* What you need to do
Write out the lines below without changing a single character.

⟨

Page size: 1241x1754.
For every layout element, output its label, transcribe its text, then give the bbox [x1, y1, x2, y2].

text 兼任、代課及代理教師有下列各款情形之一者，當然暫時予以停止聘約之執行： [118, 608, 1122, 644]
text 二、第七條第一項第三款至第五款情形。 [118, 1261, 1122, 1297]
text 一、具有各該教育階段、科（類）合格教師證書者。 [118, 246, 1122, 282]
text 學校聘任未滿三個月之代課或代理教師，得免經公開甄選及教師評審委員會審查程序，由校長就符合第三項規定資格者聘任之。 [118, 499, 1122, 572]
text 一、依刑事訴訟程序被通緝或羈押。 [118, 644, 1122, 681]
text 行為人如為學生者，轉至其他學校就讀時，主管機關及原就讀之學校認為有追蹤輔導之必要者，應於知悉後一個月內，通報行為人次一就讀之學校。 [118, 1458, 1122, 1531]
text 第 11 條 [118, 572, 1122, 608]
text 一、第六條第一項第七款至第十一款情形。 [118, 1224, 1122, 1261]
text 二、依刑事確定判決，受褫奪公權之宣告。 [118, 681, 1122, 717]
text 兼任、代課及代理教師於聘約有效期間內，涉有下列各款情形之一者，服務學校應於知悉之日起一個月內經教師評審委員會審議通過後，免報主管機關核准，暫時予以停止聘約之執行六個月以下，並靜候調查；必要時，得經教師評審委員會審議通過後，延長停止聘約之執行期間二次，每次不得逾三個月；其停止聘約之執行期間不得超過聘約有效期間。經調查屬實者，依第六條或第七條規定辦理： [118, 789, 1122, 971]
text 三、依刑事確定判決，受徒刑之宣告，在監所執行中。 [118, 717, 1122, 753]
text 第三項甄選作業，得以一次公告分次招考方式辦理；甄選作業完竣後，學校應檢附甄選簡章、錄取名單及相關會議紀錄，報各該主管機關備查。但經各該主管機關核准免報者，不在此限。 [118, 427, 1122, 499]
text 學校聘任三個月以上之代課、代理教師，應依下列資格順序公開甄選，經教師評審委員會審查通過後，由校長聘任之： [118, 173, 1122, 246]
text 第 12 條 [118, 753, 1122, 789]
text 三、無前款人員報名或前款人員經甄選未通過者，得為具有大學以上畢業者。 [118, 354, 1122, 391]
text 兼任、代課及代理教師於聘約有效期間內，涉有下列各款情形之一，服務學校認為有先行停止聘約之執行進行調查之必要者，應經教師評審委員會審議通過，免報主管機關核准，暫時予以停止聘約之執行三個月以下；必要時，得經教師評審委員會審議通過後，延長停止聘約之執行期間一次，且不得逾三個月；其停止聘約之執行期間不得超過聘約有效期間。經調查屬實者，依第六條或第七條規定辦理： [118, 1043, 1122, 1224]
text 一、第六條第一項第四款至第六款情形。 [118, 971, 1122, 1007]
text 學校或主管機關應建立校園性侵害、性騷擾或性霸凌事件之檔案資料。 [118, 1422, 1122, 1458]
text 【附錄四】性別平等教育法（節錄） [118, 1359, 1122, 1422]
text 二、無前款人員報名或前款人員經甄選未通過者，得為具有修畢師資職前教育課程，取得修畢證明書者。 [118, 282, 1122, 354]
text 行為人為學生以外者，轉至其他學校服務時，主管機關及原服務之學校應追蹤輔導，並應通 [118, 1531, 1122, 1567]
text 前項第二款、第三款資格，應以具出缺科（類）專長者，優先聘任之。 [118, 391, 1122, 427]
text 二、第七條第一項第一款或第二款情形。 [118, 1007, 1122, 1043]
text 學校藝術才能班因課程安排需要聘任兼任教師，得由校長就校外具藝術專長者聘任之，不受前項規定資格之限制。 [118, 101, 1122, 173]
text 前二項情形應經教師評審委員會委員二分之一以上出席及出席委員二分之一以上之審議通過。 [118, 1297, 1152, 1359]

⟩

* Result
Page size: 1241x1754.
For every layout element, output its label, transcribe its text, then give the bbox [x1, y1, x2, y2].

text 兼任、代課及代理教師有下列各款情形之一者，當然暫時予以停止聘約之執行： [118, 608, 1122, 644]
text 二、第七條第一項第三款至第五款情形。 [118, 1261, 1122, 1297]
text 一、具有各該教育階段、科（類）合格教師證書者。 [118, 246, 1122, 282]
text 學校聘任未滿三個月之代課或代理教師，得免經公開甄選及教師評審委員會審查程序，由校長就符合第三項規定資格者聘任之。 [118, 499, 1122, 572]
text 一、依刑事訴訟程序被通緝或羈押。 [118, 644, 1122, 681]
text 行為人如為學生者，轉至其他學校就讀時，主管機關及原就讀之學校認為有追蹤輔導之必要者，應於知悉後一個月內，通報行為人次一就讀之學校。 [118, 1458, 1122, 1531]
text 第 11 條 [118, 572, 1122, 608]
text 一、第六條第一項第七款至第十一款情形。 [118, 1224, 1122, 1261]
text 二、依刑事確定判決，受褫奪公權之宣告。 [118, 681, 1122, 717]
text 兼任、代課及代理教師於聘約有效期間內，涉有下列各款情形之一者，服務學校應於知悉之日起一個月內經教師評審委員會審議通過後，免報主管機關核准，暫時予以停止聘約之執行六個月以下，並靜候調查；必要時，得經教師評審委員會審議通過後，延長停止聘約之執行期間二次，每次不得逾三個月；其停止聘約之執行期間不得超過聘約有效期間。經調查屬實者，依第六條或第七條規定辦理： [118, 789, 1122, 971]
text 三、依刑事確定判決，受徒刑之宣告，在監所執行中。 [118, 717, 1122, 753]
text 第三項甄選作業，得以一次公告分次招考方式辦理；甄選作業完竣後，學校應檢附甄選簡章、錄取名單及相關會議紀錄，報各該主管機關備查。但經各該主管機關核准免報者，不在此限。 [118, 427, 1122, 499]
text 學校聘任三個月以上之代課、代理教師，應依下列資格順序公開甄選，經教師評審委員會審查通過後，由校長聘任之： [118, 173, 1122, 246]
text 第 12 條 [118, 753, 1122, 789]
text 三、無前款人員報名或前款人員經甄選未通過者，得為具有大學以上畢業者。 [118, 354, 1122, 391]
text 兼任、代課及代理教師於聘約有效期間內，涉有下列各款情形之一，服務學校認為有先行停止聘約之執行進行調查之必要者，應經教師評審委員會審議通過，免報主管機關核准，暫時予以停止聘約之執行三個月以下；必要時，得經教師評審委員會審議通過後，延長停止聘約之執行期間一次，且不得逾三個月；其停止聘約之執行期間不得超過聘約有效期間。經調查屬實者，依第六條或第七條規定辦理： [118, 1043, 1122, 1224]
text 一、第六條第一項第四款至第六款情形。 [118, 971, 1122, 1007]
text 學校或主管機關應建立校園性侵害、性騷擾或性霸凌事件之檔案資料。 [118, 1422, 1122, 1458]
text 【附錄四】性別平等教育法（節錄） [118, 1359, 1122, 1422]
text 二、無前款人員報名或前款人員經甄選未通過者，得為具有修畢師資職前教育課程，取得修畢證明書者。 [118, 282, 1122, 354]
text 行為人為學生以外者，轉至其他學校服務時，主管機關及原服務之學校應追蹤輔導，並應通 [118, 1531, 1122, 1567]
text 前項第二款、第三款資格，應以具出缺科（類）專長者，優先聘任之。 [118, 391, 1122, 427]
text 二、第七條第一項第一款或第二款情形。 [118, 1007, 1122, 1043]
text 學校藝術才能班因課程安排需要聘任兼任教師，得由校長就校外具藝術專長者聘任之，不受前項規定資格之限制。 [118, 101, 1122, 173]
text 前二項情形應經教師評審委員會委員二分之一以上出席及出席委員二分之一以上之審議通過。 [118, 1297, 1152, 1359]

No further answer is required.